To conclude BriForum 2011 was a good experience and the smaller scale of it makes for good and plenty of opportunities for interaction and discussion. A very positive note is that most vendors & companies present were discussing real issues we all face. So it was more than just sales demos. Brian, nice job.

BriForum 2011 Europe Here I Come

As you might have read a previous blog and noticed in the sidebar, I’m off to London (UK) to attend  BriForum 2011 Europe. It’s time to get away from the wide screens overlooking my ICT empire toys and broaden my horizons  For those who think the cloud is going to take away your job … think again, I’m getting busier than ever. The reality is that we just can’t push a button and have everything up and running in the cloud. Greenfield projects and startups might beat existing infrastructure & application architecture over the head with cloud and make those businesses run harder for their money but they will run and compete. That race will produce a huge workload.
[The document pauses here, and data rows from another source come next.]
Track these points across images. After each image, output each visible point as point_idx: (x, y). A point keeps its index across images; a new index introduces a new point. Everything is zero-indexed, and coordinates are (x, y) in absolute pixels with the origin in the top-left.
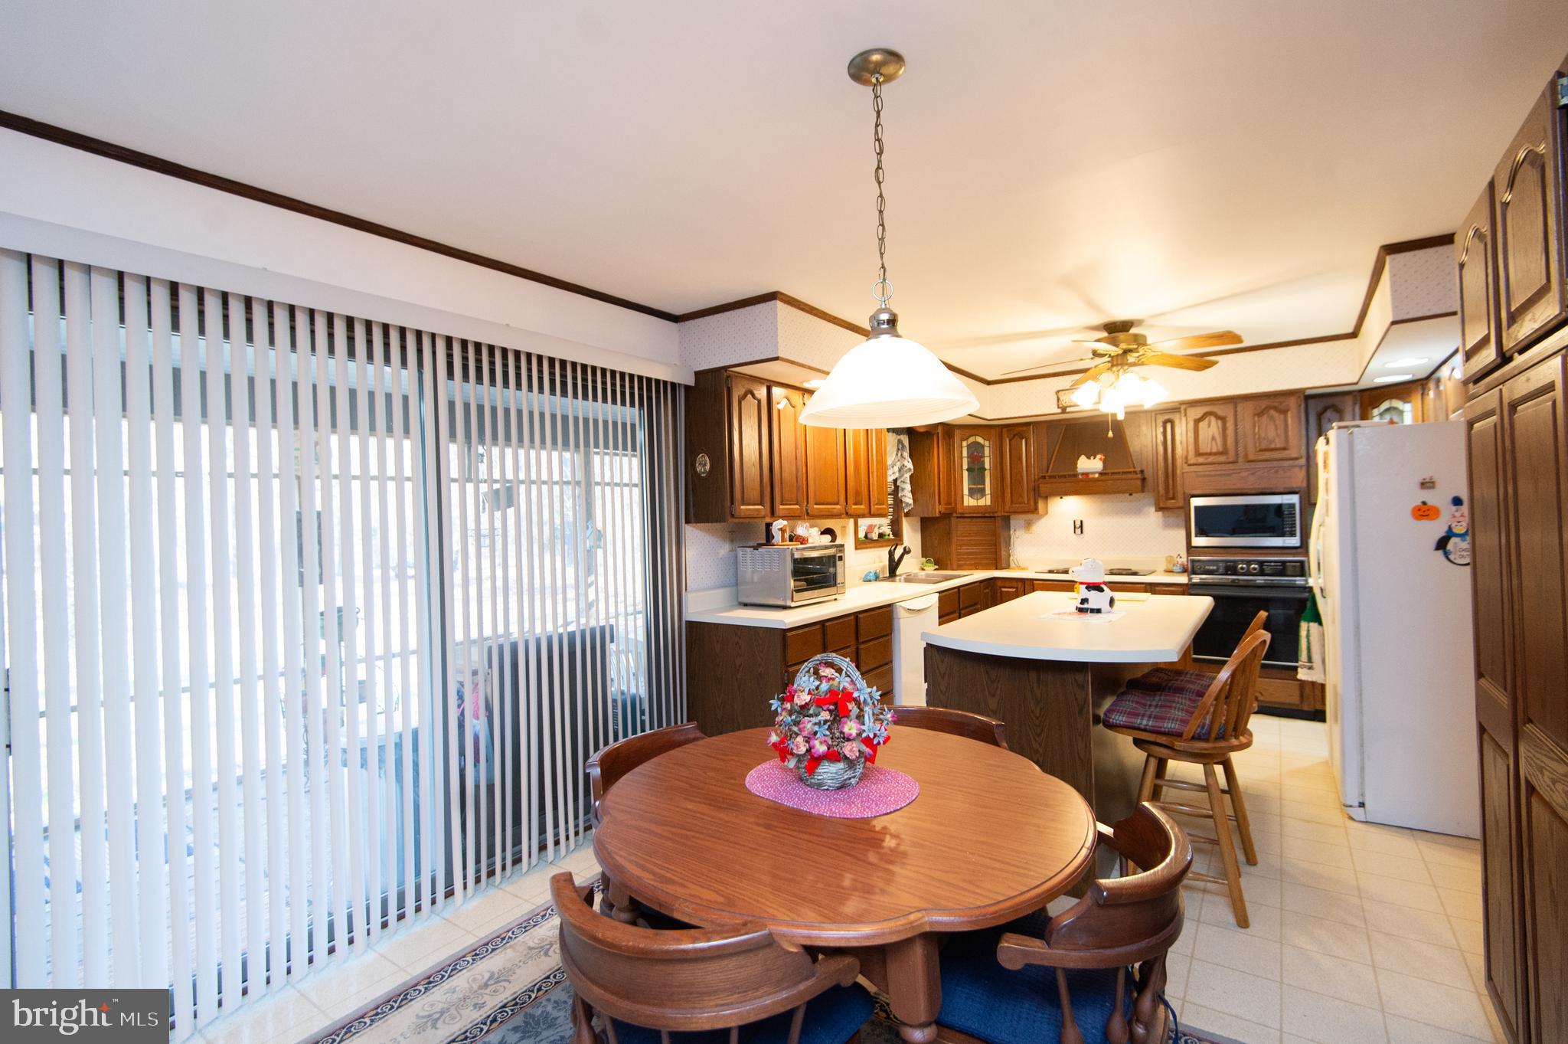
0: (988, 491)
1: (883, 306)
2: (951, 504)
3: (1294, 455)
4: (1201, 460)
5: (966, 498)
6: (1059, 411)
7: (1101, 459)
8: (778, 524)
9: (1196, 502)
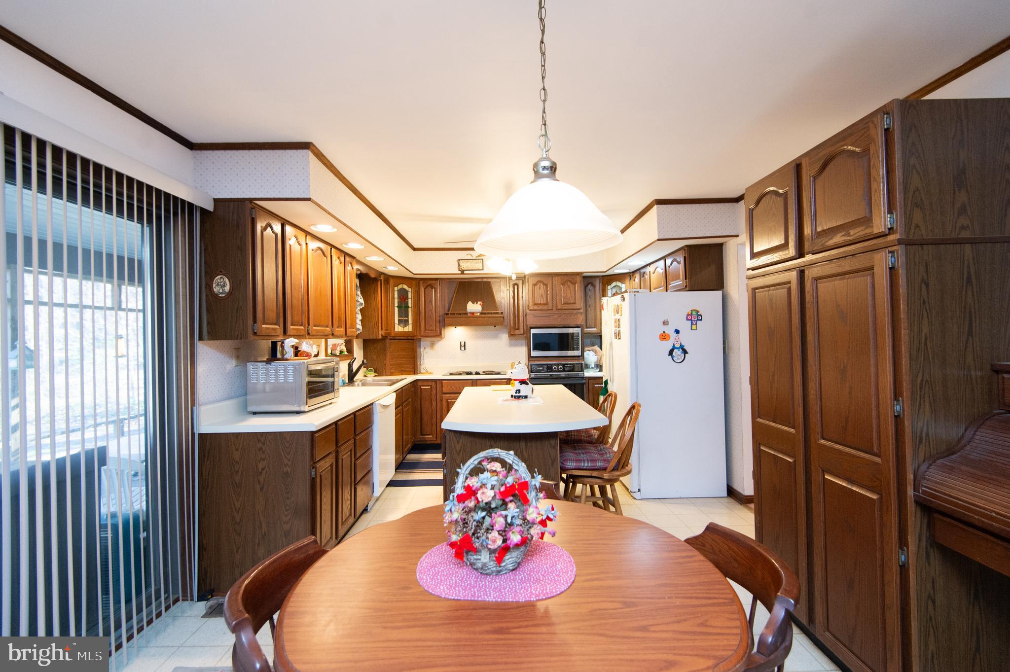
0: (410, 322)
1: (545, 156)
2: (388, 330)
3: (578, 307)
4: (536, 308)
5: (396, 326)
6: (460, 272)
7: (480, 304)
8: (290, 342)
9: (533, 331)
So I’m of to dive into some sessions on Cloud, Server & Application Virtualization, VDI … should make for some interesting days. I hope to be able to talk to lots of people with a variety of experiences to help find out new or alternate ways to address some issues (or challenges) we need to tackle in the years ahead. Subjects like Disaster Recovery, Business Continuity, application-aware storage in a virtualized environment, Geo Clustering, Site Recovery, … should give us ample to discuss. Give us a shout if you’re there. It’s also a nice opportunity to meet up with some fellow bloggers and twitter. acquaintances.

A colleague of mine is heading to the USA, Atlanta to attend TechEd 2011 USA. So he’s crossing the big pond to get some brand new info on the latest and the greatest in Microsoft technologies on the IT Pro side of the business.

So of to London, I go, onwards & always going forward in IT as there is no turning back I’ll keep you posted when I find the time to do so.